序品(じょほん)第一

(さあお釈迦さまがお出ましになった)

 法華経の第一番目の章が序品で、場面はお釈迦さまがインドのマカダ国、王舎城の近くの小高い山である霊鷲山(りょうじゅせん)において、多くの人々が集まる前で法をお説きになる尊い様子が示されております。

 この序品では、まだお釈迦さまは一言もお言葉を出されておりませんが、集って来たあらゆる人々や、人々ばかりでなく非常に多くの生きとし生けるもの、佛の世界、菩薩の世界の尊い方々より、下は畜生や餓鬼や地獄で苦しむものに至るまで、その代表者があますことなく、お釈迦さまがおりますこの霊鷲山に集まって来たので、天と地が不思議な感動に揺れ、すべてのものの根源が動き起り覚めた姿を見せました。
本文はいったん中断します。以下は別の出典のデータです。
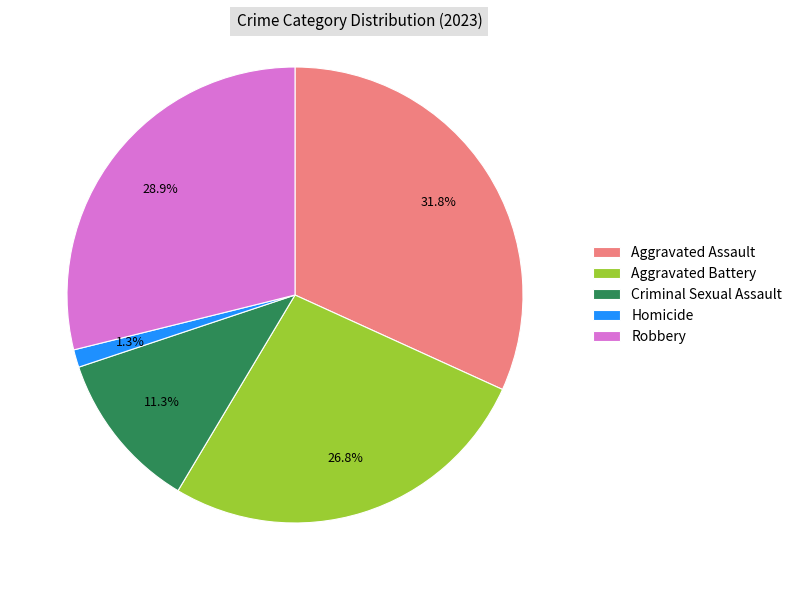

Is it true that Homicide is 15% of the pie?

False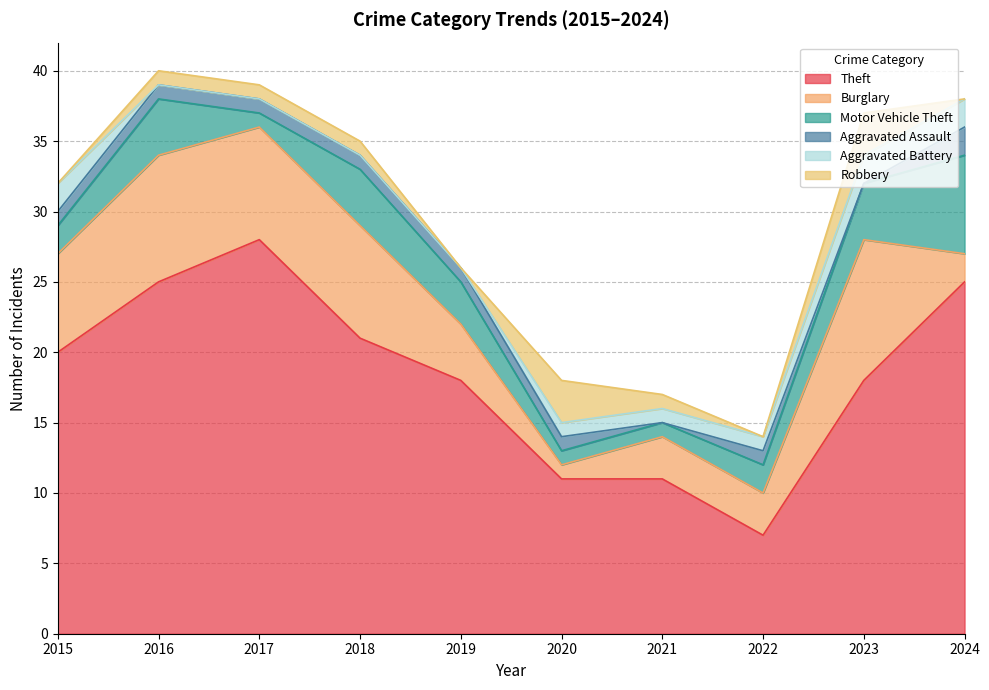

What is the approximate value of Aggravated Assault at 2020?

1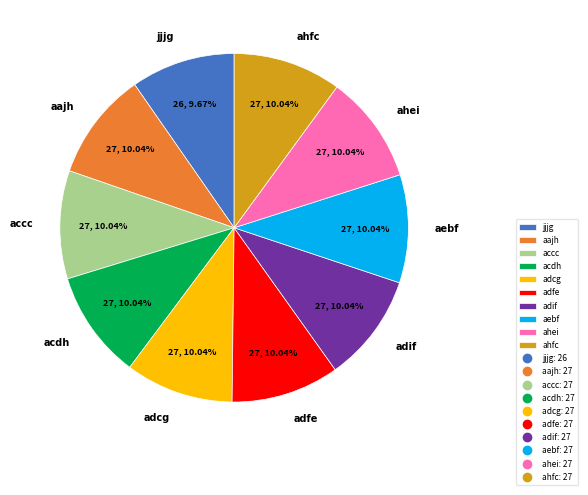

Combined, what portion of the pie is adfe and aebf?

20.1%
 天上より白い花びらや赤い花びらがヒラヒラ舞い降り、お釈迦さまや集まった沢山の方々の上にそそぎました。するとお釈迦さまの眉間から、智慧の光がサーッと強く輝きわたって、東方に向って光の届かない所もないほど、明るい照らし方をなされました。この光は一時にとどまらず、未来永遠にわたって全宇宙あますところなく光り輝く事になっていますから、勿論、現在の私たちも、お釈迦さまの眉間から出された光を受けているわけです。

 さて、このような壮大な有様が霊鷲山において起った時、お集りの菩薩さまの中で弥勒(みろく)という方と文殊(もんじゅ)という方がお話をなさいました。
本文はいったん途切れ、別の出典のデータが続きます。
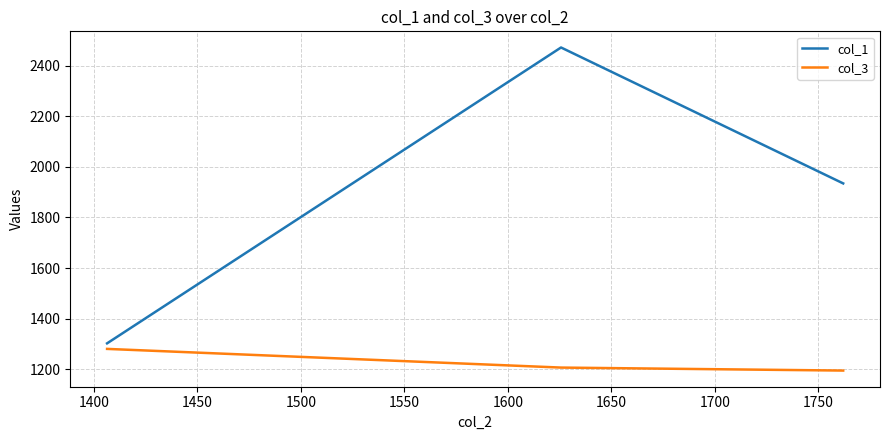

How many lines are shown in the chart?

2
 弥勒は、実行力のある尊い菩薩さまで、やがては私たちを救って下さる佛さまとなられる方です。頬杖をついて深く静かに瞑想にふけっているお姿で現わされていますが、この弥勒菩薩が、智慧のすぐれた何でも知っていらっしゃる文殊菩薩にお尋ねになっているのです。

 文殊さまは、お釈迦さまのまわりの不思議な有様について、

 「この様な現象は、遠い昔にも行われた。今ここにお釈迦さまが我々の前に正しく妙法蓮華経と名付ける世にも尊いお教えを説かれることであろう。どうか心してこの有難いお説法をお聴きしようではないか。一心に合掌してお待ちしようではないか」

 と、弥勒をはじめ居合せた多くの人々に最も大きな期待を寄せられました。文殊さまは妙法蓮華経が、ずっと昔の時代にも日月燈明如来(にちがつとうみょうにょらい)という佛さまとなって説かれたことがあると、前置きされて、その時のお話しを致しました。

 その時、お弟子として法華経をたもち、多くの人々を教え導いた菩薩の中に、妙光菩薩(みょうこうぼさつ)という方がおられました。また、その方の下に求名(ぐみょう)という人がおりました。その求名という人は、世の中の利益ばかりを追い貪り佛道の修行をしても忘れ、少しも頭に入らない困った人でありました。それでも一所懸命に善いことをしようと努力に努力を重ねて参りましたので、その結果、佛さまにお会いする事ができたと申します。その忘れっぽい、あくせくと名誉や利益のみを追求していた求名のような人ですら、努力次第では立派な人になられると説いて、実は、その求名こそ弥勒としてこの世に出たあなたであり、かく言う私こそは、実はあなたのことをよく知っている妙光菩薩の生まれ変わりなのだ、と結んだのです。

 さすがの弥勒菩薩もたいへん驚き、空いた口が塞がらない程あっけにとられました。

 しかし弥勒菩薩は求名のように、やがては多くの人々を教えるべく努力する事に熱心な方でありますので、心よくその忘れっぽい求名であった前の世の自分を見とられたのでありましょう。

 序品では美しい荘厳な表現がなされた後、この様なエピソードもあることを改めてお気付き願いたいと思います。

大事な事は、妙法蓮華経はお釈迦さまの説かれた永遠の真理であって、いつの世でも、どの様な所ででも、ずっと生き続いて繰り返され、説き続けられていることを深くお心に入れておきたいものです。